___ ENTRIES SUPPLIED

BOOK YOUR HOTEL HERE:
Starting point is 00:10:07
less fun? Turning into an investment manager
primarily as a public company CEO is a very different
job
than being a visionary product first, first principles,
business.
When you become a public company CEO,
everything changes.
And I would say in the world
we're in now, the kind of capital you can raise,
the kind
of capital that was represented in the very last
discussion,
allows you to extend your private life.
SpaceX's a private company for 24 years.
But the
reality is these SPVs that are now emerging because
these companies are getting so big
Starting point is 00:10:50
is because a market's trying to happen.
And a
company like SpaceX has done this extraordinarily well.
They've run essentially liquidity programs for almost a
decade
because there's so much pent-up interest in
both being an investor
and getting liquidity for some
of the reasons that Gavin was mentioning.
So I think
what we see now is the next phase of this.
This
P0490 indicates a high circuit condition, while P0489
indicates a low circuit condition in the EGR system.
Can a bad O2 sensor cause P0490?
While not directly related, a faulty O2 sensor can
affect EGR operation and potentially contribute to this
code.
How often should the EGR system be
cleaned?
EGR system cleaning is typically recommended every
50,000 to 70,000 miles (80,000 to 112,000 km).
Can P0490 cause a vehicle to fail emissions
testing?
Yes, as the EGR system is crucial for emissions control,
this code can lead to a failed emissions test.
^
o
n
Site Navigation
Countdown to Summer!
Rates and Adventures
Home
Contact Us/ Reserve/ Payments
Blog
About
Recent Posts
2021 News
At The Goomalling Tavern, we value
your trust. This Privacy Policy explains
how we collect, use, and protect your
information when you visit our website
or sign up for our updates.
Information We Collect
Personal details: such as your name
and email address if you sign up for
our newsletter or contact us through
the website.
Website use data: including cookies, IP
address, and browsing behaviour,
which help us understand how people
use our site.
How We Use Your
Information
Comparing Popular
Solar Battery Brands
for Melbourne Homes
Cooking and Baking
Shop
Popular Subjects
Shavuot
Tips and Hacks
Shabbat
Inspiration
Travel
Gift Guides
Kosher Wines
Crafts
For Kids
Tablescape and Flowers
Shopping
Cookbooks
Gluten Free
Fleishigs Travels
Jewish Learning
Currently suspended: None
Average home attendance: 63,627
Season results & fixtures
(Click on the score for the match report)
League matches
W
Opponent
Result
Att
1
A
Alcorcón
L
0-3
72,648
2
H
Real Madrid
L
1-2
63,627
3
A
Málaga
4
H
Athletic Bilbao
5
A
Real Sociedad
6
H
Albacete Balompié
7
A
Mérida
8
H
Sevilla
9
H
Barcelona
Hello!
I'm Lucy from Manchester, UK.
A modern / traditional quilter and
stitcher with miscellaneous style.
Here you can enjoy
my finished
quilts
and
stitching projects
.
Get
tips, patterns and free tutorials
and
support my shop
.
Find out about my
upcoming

______

Every record above should be output exactly.

BOOK YOUR HOTEL HERE:
Starting point is 00:10:07
less fun? Turning into an investment manager
primarily as a public company CEO is a very different
job
than being a visionary product first, first principles,
business.
When you become a public company CEO,
everything changes.
And I would say in the world
we're in now, the kind of capital you can raise,
the kind
of capital that was represented in the very last
discussion,
allows you to extend your private life.
SpaceX's a private company for 24 years.
But the
reality is these SPVs that are now emerging because
these companies are getting so big
Starting point is 00:10:50
is because a market's trying to happen.
And a
company like SpaceX has done this extraordinarily well.
They've run essentially liquidity programs for almost a
decade
because there's so much pent-up interest in
both being an investor
and getting liquidity for some
of the reasons that Gavin was mentioning.
So I think
what we see now is the next phase of this.
This
P0490 indicates a high circuit condition, while P0489
indicates a low circuit condition in the EGR system.
Can a bad O2 sensor cause P0490?
While not directly related, a faulty O2 sensor can
affect EGR operation and potentially contribute to this
code.
How often should the EGR system be
cleaned?
EGR system cleaning is typically recommended every
50,000 to 70,000 miles (80,000 to 112,000 km).
Can P0490 cause a vehicle to fail emissions
testing?
Yes, as the EGR system is crucial for emissions control,
this code can lead to a failed emissions test.
^
o
n
Site Navigation
Countdown to Summer!
Rates and Adventures
Home
Contact Us/ Reserve/ Payments
Blog
About
Recent Posts
2021 News
At The Goomalling Tavern, we value
your trust. This Privacy Policy explains
how we collect, use, and protect your
information when you visit our website
or sign up for our updates.
Information We Collect
Personal details: such as your name
and email address if you sign up for
our newsletter or contact us through
the website.
Website use data: including cookies, IP
address, and browsing behaviour,
which help us understand how people
use our site.
How We Use Your
Information
Comparing Popular
Solar Battery Brands
for Melbourne Homes
Cooking and Baking
Shop
Popular Subjects
Shavuot
Tips and Hacks
Shabbat
Inspiration
Travel
Gift Guides
Kosher Wines
Crafts
For Kids
Tablescape and Flowers
Shopping
Cookbooks
Gluten Free
Fleishigs Travels
Jewish Learning
Currently suspended: None
Average home attendance: 63,627
Season results & fixtures
(Click on the score for the match report)
League matches
W
Opponent
Result
Att
1
A
Alcorcón
L
0-3
72,648
2
H
Real Madrid
L
1-2
63,627
3
A
Málaga
4
H
Athletic Bilbao
5
A
Real Sociedad
6
H
Albacete Balompié
7
A
Mérida
8
H
Sevilla
9
H
Barcelona
Hello!
I'm Lucy from Manchester, UK.
A modern / traditional quilter and
stitcher with miscellaneous style.
Here you can enjoy
my finished
quilts
and
stitching projects
.
Get
tips, patterns and free tutorials
and
support my shop
.
Find out about my
upcoming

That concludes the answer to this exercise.